If one of these high leverage points does appear to actually invoke its influence on the slope of the line – as in cases (3), (4), and (5) of Example 7.23 – then we call it an influential point

Implemetations in R

  • correlation: cor(x, y, na.rm=FALSE)
    na.rm is an optional argument that indicates whether or not missing values should be removed when computing the summary measure.
    • compute p-value give T-score: pt(t-stat, df)

Inference
fit <- lm(Y~X, data=MyData)
summary(fit)

  • It is not possible in the lm() function to specify the claimed value for the hypothesis test involving the regression coefficients or to specify a less than or greater than alternative hypothesis.
  • when fitting a regression line to a data set, only observations with non-missing values for both X and Y will be included in the analysis. T

Confidence Interval
confint(fit, level=0.95)

Inside the fit list
lm() object is a list that stores all of the output generated by the function call, and we can apply the names() function to the list object to determine what elements are stored in the list.

  • fit$coefficients will print a length 2 vector containing the estimated regression coefficients.
  • fit$fitted.values[1]
  • fit$residuals[1]
  • plot the regression line: abline(fit, col='blue', lwd = 3)
  • highlight a point: points(X_value, X_variable, col='red', pch = 19)

Check Conditions

  • Linearity: plot(fit$residuals~x),no pattern; or plot(fit$residuals ~ fit$fited_values), a horizontal line at zero

  • Normality: $y-\hat{y}$ (residual) ~ theoratical quantile of a normal distribution qqPlot(fit$residuals), should be a y=x line

    Q-Q plot: First, the set of intervals for the quantiles is chosen. A point (x, y) on the plot corresponds to one of the quantiles of the second distribution (y-coordinate) plotted against the same quantile of the first distribution (x-coordinate). Thus the line is a parametric curve with the parameter which is the number of the interval for the quantile.

  • Constant Variance: $|y-\hat{y}|$ ~ $\hat{y}$ plot(fit$fitted.values, abs(fit$residuals)), should be no pattern

  • Independence: $y-\hat{y}$ ~ c(1:n)plot(1:dim(Mydata)[1], fit$residuals), should be no pattern
    n is the sample size. When creating this plot, we have to assume that the observations are listed in the order they were collected in the data set, unless there is variable containing the time and date of when each observation was collected.

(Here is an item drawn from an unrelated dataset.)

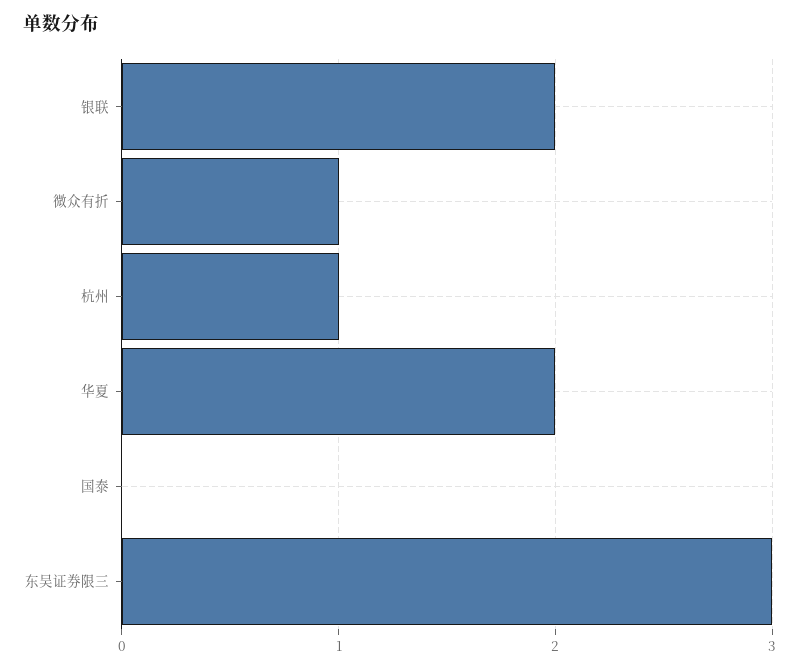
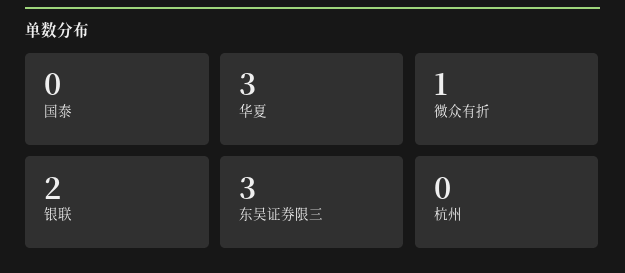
杭州: 1 -> 0
华夏: 2 -> 3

or simply: plot(fit): will yield 4 plots

  • Plot 1: linearity assumption. The plot is scatter plot of the residuals (y-axis) against the fitted values (x-axis). R also adds a LOESS curve to the plot. if the linearity assumption is met, the LOESS curve should be a horizontal line at zero.

  • Plot 2: normality assumption. If all of the points fall near the line of identity, the normality assumption is met for this data set.

  • Plot 3: constant variance assumption. The plot is scatter plot of the square root of the absolute value of the residuals (y-axis) against the fitted values (x-axis). R also adds a LOESS curve to the plot. If the constant variance assumption is met, the LOESS curve should be a flat line.

    放宽条件:Specifically, there appears to be less spread for smaller fitted values and more spread for larger fitted values. However, if we ignore the left most point in this plot, the spread seems approximately constant. Thus, the constant varianc e assumption may be reasonable for this data set, but it would be good to investigate the potential violation a bit more.

  • R will NOT create the independence diagnostic plot. Instead it creates a plot of the residuals against a measure of leverage. This plot can be used to determine if any of the data points are potential influential points because this plot includes contours lines for Cook’s distance. Be wary of data points with Cook’s distance values above 0.5 or 1. If observations in the data set have values near or above these limits, a contour line will appear in the diagnostic plot to alter you to their presence. If no contour lines appear in the plot, you may infer that there is no evidence of influential points in the data set.